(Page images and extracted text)
+++

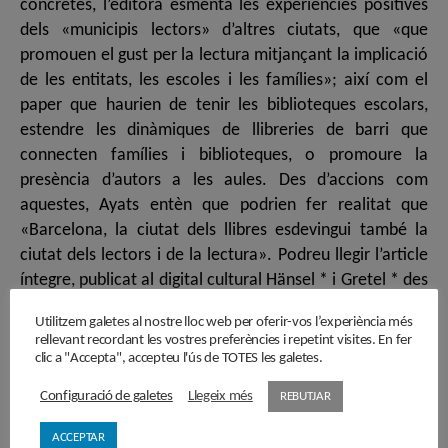
concretes, l’editora esmenta les experiències positives
dels «municipis lectors» d’altres ciutats, que «que
promouen el gust per la lectura mitjançant la implicació
de les entitats, les escoles i les famílies»; així com el
paper que haurien de tenir les biblioteques escolars,
estendre les dinàmiques de llibreries de barri que
connecten famílies i biblioteques, o promoure la
presència d’autors a les aules. Des d’accions com
aquestes, Ayats entèn que podrien fer realitat que
«Barcelona, la ciutat dels llibres esdevingui també la
ciutat dels lectors i de la lectura». Podreu llegir l’article
íntegre, publicat al digital cultural Hänsel * i Gretel * des
d’aquest enllaç: http://hanseligretel.cat/montse-ayats-
Utilitzem galetes al nostre lloc web per oferir-vos l’experiència més
barcelona-ciutat-de-la-lectura/
rellevant recordant les vostres preferències i repetint visites. En fer
clic a "Accepta", accepteu l'ús de TOTES les galetes.
Barcelona
,
lectura
,
Literatura
,
llibres
,
Montse Ayats
,
Política
Etiquetes
Configuració de galetes
Llegeix més
REBUTJAR
Cultural
ACCEPTAR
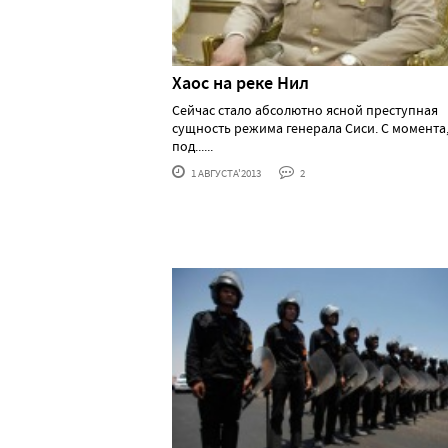
Хаос на реке Нил
Сейчас стало абсолютно ясной преступная
сущность режима генерала Сиси. С момента,
под......
1 АВГУСТА'2013
2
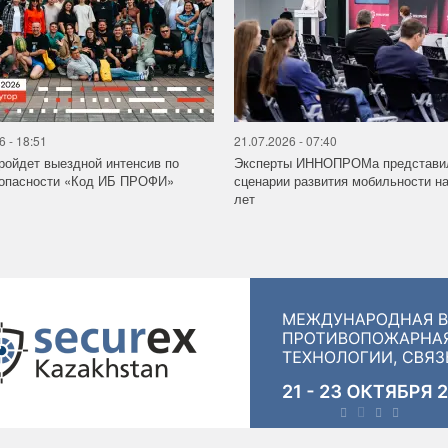
6 - 18:51
21.07.2026 - 07:40
ройдет выездной интенсив по
Эксперты ИННОПРОМа представи
зопасности «Код ИБ ПРОФИ»
сценарии развития мобильности на
лет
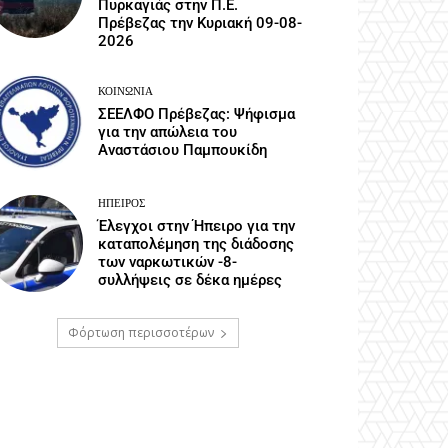
Πυρκαγιάς στην Π.Ε.
Πρέβεζας την Κυριακή 09-08-
2026
ΚΟΙΝΩΝΙΑ
ΣΕΕΛΦΟ Πρέβεζας: Ψήφισμα
για την απώλεια του
Αναστάσιου Παμπουκίδη
ΉΠΕΙΡΟΣ
Έλεγχοι στην Ήπειρο για την
καταπολέμηση της διάδοσης
των ναρκωτικών -8-
συλλήψεις σε δέκα ημέρες
Φόρτωση περισσοτέρων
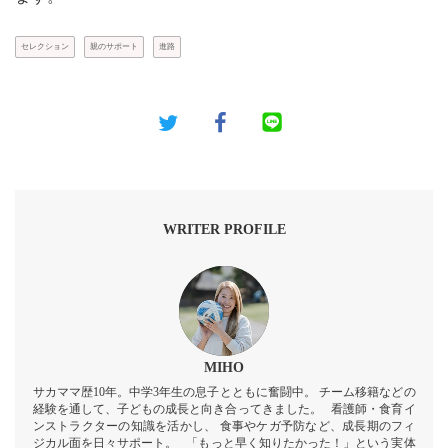
セレクション
親のサポート
進路
WRITER PROFILE
MIHO
サカママ歴10年。中学3年生の息子とともに奮闘中。 チーム移籍などの
経験を通して、子どもの成長と向き合ってきました。 看護師・食育イ
ンストラクターの知識を活かし、 食事やケガ予防など、成長期のフィ
ジカル面を日々サポート。 「もっと早く知りたかった！」という実体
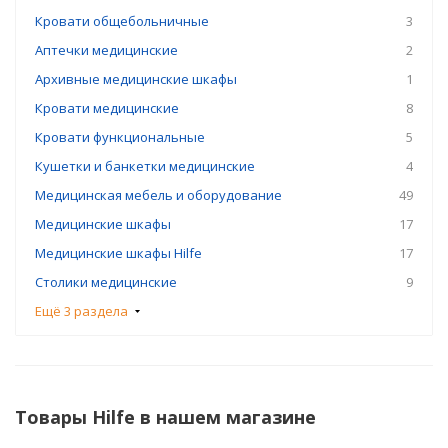
Кровати общебольничные
3
Аптечки медицинские
2
Архивные медицинские шкафы
1
Кровати медицинские
8
Кровати функциональные
5
Кушетки и банкетки медицинские
4
Медицинская мебель и оборудование
49
Медицинские шкафы
17
Медицинские шкафы Hilfe
17
Столики медицинские
9
Ещё 3 раздела
Товары Hilfe в нашем магазине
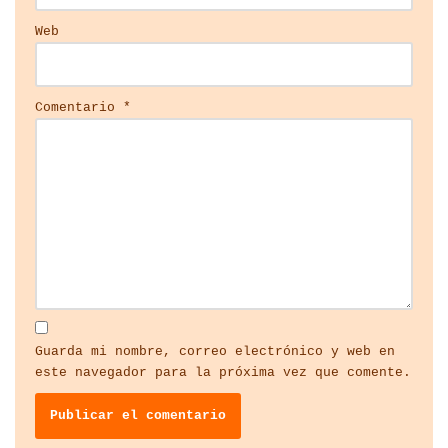
Web
Comentario
*
Guarda mi nombre, correo electrónico y web en
este navegador para la próxima vez que comente.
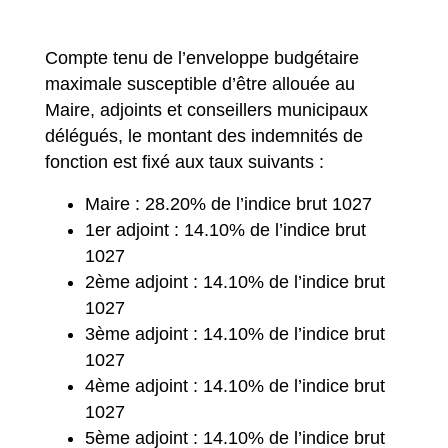
Compte tenu de l’enveloppe budgétaire
maximale susceptible d’être allouée au
Maire, adjoints et conseillers municipaux
délégués, le montant des indemnités de
fonction est fixé aux taux suivants :
Maire : 28.20% de l’indice brut 1027
1er adjoint : 14.10% de l’indice brut
1027
2ème adjoint : 14.10% de l’indice brut
1027
3ème adjoint : 14.10% de l’indice brut
1027
4ème adjoint : 14.10% de l’indice brut
1027
5ème adjoint : 14.10% de l’indice brut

+++

TASK GOAL
Every line in the data above that includes the word "galetes" should be copied.

WRITTEN ANSWER
Utilitzem galetes al nostre lloc web per oferir-vos l’experiència més
clic a "Accepta", accepteu l'ús de TOTES les galetes.
Configuració de galetes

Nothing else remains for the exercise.